Grow Fish In Your Basement


Turned off by high seafood prices? Maybe the future of seafood is next to the washing machine or the water heater in your basement. It might seem like a far fetched idea, but it is one that increased transportation costs could bring closer to reality. The article below appeared in a recent Mother Earth News.

USA.- For the past several years, the good folks at the Institute for Local Self-Reliance in Washington, D.C. have worked to help urban residents gain greater control over their lives through the use of low-technology, decentralist tools and concepts.

[2008-02-22]
We strongly believe that more people (city dwellers and country folk alike) should be exposed to the Institute's admirable efforts... which is why we've made this "what's happening where" report by ILSR staffers one of MOTHER'S regular features.

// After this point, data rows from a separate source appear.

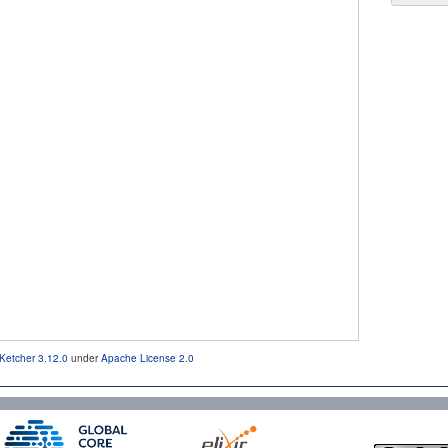
Ketcher 3.12.0
under
Apache License 2.0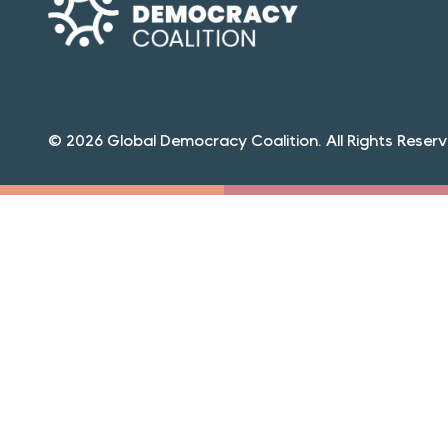
© 2026 Global Democracy Coalition. All Rights Reserv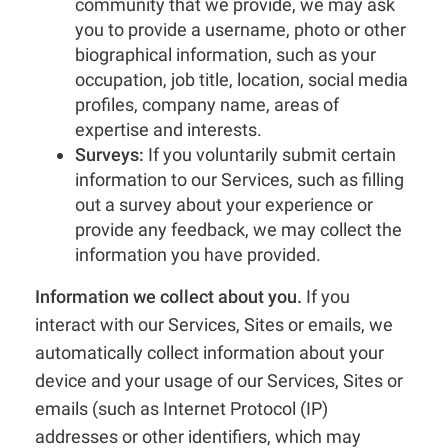
community that we provide, we may ask
you to provide a username, photo or other
biographical information, such as your
occupation, job title, location, social media
profiles, company name, areas of
expertise and interests.
Surveys:
If you voluntarily submit certain
information to our Services, such as filling
out a survey about your experience or
provide any feedback, we may collect the
information you have provided.
Information we collect about you.
If you
interact with our Services, Sites or emails, we
automatically collect information about your
device and your usage of our Services, Sites or
emails (such as Internet Protocol (IP)
addresses or other identifiers, which may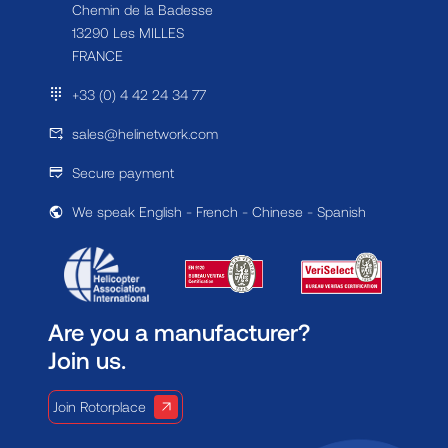
Chemin de la Badesse
13290 Les MILLES
FRANCE
+33 (0) 4 42 24 34 77
sales@helinetwork.com
Secure payment
We speak English - French - Chinese - Spanish
Are you a manufacturer?
Join us.
Join Rotorplace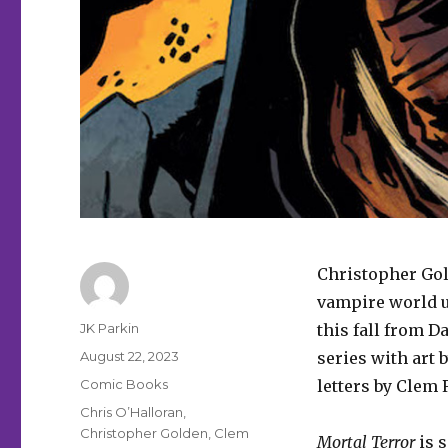
Christopher Gol
vampire world 
Author
JK Parkin
this fall from 
Posted
August 22, 2023
series with art 
on
Categories
Comic Books
letters by Clem 
Tags
Chris O’Halloran
,
Christopher Golden
,
Clem
Mortal Terror
is s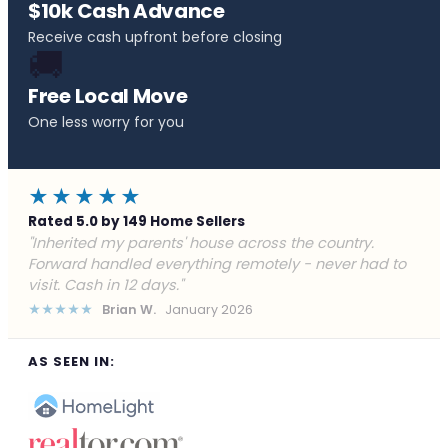
$10k Cash Advance
Receive cash upfront before closing
🚚
Free Local Move
One less worry for you
★★★★★
Rated 5.0 by 149 Home Sellers
"Behind on payments with no way out. Forward Home
Buyers made a cash offer the same day and we
closed in a week. They saved me from foreclosure."
★★★★★
Marcus J.
December 2025
AS SEEN IN:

Raising fish in the basement—as a means of producing a home supply of inexpensive protein—is an enticing idea to urban and rural dwellers alike... especially now that overfishing (coupled with the pollution of many spawning and feeding areas) has led to higher seafood prices.
Fish can , of course, be grown in basements (as Dr. Fernwood Mitchell proved when he raised rainbow trout in his Washington, D.C. cellar). Such closed systems, however, require perpetual filtering and aeration of the water, constant temperature control, and regular supplemental feedings... and they'll only be worthwhile when transportation expenses become so high that basement growing, with all of its costs, becomes economically competitive with our present commercial fisheries.

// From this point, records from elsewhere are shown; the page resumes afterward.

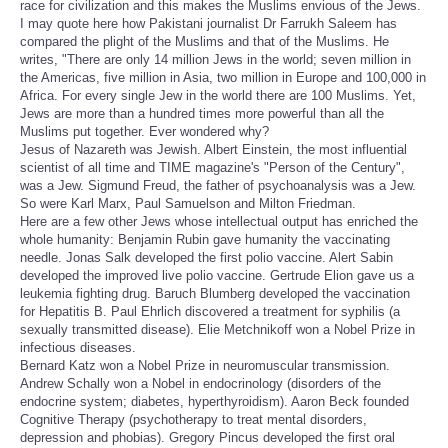
race for civilization and this makes the Muslims envious of the Jews.
I may quote here how Pakistani journalist Dr Farrukh Saleem has
compared the plight of the Muslims and that of the Muslims. He
writes, "There are only 14 million Jews in the world; seven million in
the Americas, five million in Asia, two million in Europe and 100,000 in
Africa. For every single Jew in the world there are 100 Muslims. Yet,
Jews are more than a hundred times more powerful than all the
Muslims put together. Ever wondered why?
Jesus of Nazareth was Jewish. Albert Einstein, the most influential
scientist of all time and TIME magazine's "Person of the Century",
was a Jew. Sigmund Freud, the father of psychoanalysis was a Jew.
So were Karl Marx, Paul Samuelson and Milton Friedman.
Here are a few other Jews whose intellectual output has enriched the
whole humanity: Benjamin Rubin gave humanity the vaccinating
needle. Jonas Salk developed the first polio vaccine. Alert Sabin
developed the improved live polio vaccine. Gertrude Elion gave us a
leukemia fighting drug. Baruch Blumberg developed the vaccination
for Hepatitis B. Paul Ehrlich discovered a treatment for syphilis (a
sexually transmitted disease). Elie Metchnikoff won a Nobel Prize in
infectious diseases.
Bernard Katz won a Nobel Prize in neuromuscular transmission.
Andrew Schally won a Nobel in endocrinology (disorders of the
endocrine system; diabetes, hyperthyroidism). Aaron Beck founded
Cognitive Therapy (psychotherapy to treat mental disorders,
depression and phobias). Gregory Pincus developed the first oral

On the other hand, not all aquaculture is as intensive and financially prohibitive as are basement systems. Ocean ranching is a good example of the other "fin farming" extreme. Salmon hatcheries on our northeastern and northwestern coasts release millions of juveniles each year... fish that are subsequently harvested by both commercial boats and sports anglers. (The Lummi Indians of Bellingham, Washington—who use their trout and salmon hatcheries as a spur to encourage community economic development—produce nearly five million fingerlings a year.)
In addition, there's an extension of ocean ranching—a system that's appropriate for a wider variety of species—in which the juveniles are released into a partially enclosed environment... one that can receive some management. Known as parc culture , this system was initially developed to grow oysters in Brittany's tidal flats, but is now being used in many American shellfish beds. And—for more mobile forms of marine life—gates can be used to retain the finned groups in the "cropped" bay, tidal flat, or whatever.
Raft culture provides still another fish farming alternative. By growing mussel colonies on rafts anchored in the middle of an unpolluted estuary, Ed Meyers of Damariscotta, Maine is able to raise the shellfish for less than 20¢ a pound!
Ponds are, therefore, the best hope for city fish farming. Such small "lakes" can take advantage of the energy available from solar radiation... the higher temperatures of the urban environment... and, perhaps, even wind power to provide water circulation.